··· Extrait choisi ···

Villiers de l’Isle Adam, donc…

Villiers était présent à Paris à la fin de l’année 1870. Il commandait les éclaireurs du 147e bataillon de la Garde nationale (un bataillon du dix-neuvième arrondissement si je ne ne me trompe pas, donc d’un quartier populaire).

Il était présent à Paris pendant la Commune de même que ses amis Catulle Mendès, Paul Verlaine, Louis-Xavier de Ricard et Edmond Lepelletier. Parmi ces amis, il y avait même Léon Cladel. C’est Coppée qui le dit (alors qu’il évite soigneusement de citer Verlaine et Ricard).

C’était un tout petit monde.

Je commence à établir quelques relations.

  • Ricard et Mendès habitent le même immeuble de la rue de Douai.
  • Dans cette même rue, le peintre Édouard Manet avait eu son atelier, quelques années plus tôt.

··· Extrait des données ···

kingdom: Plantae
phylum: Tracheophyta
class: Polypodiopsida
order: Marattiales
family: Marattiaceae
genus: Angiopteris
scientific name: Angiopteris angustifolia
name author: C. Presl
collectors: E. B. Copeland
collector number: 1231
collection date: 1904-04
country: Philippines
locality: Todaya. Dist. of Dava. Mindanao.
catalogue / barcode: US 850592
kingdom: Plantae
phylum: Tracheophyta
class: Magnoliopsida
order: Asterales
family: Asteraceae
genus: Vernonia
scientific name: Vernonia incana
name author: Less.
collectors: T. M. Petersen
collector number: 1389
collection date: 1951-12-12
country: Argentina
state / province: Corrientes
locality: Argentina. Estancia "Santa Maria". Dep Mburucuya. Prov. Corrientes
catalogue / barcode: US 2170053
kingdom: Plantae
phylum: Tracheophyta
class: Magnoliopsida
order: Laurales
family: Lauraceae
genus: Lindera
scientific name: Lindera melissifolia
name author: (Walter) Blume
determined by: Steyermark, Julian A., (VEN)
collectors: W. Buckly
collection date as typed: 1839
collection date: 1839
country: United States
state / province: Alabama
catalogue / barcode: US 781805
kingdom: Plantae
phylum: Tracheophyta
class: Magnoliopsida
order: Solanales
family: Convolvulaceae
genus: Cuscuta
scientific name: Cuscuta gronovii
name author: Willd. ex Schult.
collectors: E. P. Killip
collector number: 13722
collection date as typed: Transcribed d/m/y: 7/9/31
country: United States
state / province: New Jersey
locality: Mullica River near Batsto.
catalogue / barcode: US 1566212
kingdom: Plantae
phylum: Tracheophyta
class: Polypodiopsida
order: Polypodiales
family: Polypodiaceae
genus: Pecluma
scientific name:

···

Objectif 1. Dressez la liste des amis de Villiers qui, d'après l'extrait choisi, se trouvaient à Paris pendant la Commune.
Objectif 2.
Répondez brièvement à ces questions sur l'extrait choisi.
(a) Que commandait Villiers à Paris à la fin de l'année 1870 ?
(b) Quels amis habitent le même immeuble de la rue de Douai ?
(c) Quel peintre avait eu son atelier rue de Douai quelques années plus tôt ?
Objectif 3. Recopiez le passage de l'extrait choisi qui commence par « Villiers de l’Isle » et se termine par « Verlaine et Ricard). ».

Résultat de l'exercice 1.
Catulle Mendès
Paul Verlaine
Louis-Xavier de Ricard
Edmond Lepelletier
Léon Cladel

Résultat de l'exercice 2.
(a) Les éclaireurs du 147e bataillon de la Garde nationale.
(b) Ricard et Mendès.
(c) Édouard Manet.

Résultat de l'exercice 3.
Villiers de l’Isle Adam, donc…

Villiers était présent à Paris à la fin de l’année 1870. Il commandait les éclaireurs du 147e bataillon de la Garde nationale (un bataillon du dix-neuvième arrondissement si je ne ne me trompe pas, donc d’un quartier populaire).

Il était présent à Paris pendant la Commune de même que ses amis Catulle Mendès, Paul Verlaine, Louis-Xavier de Ricard et Edmond Lepelletier. Parmi ces amis, il y avait même Léon Cladel. C’est Coppée qui le dit (alors qu’il évite soigneusement de citer Verlaine et Ricard).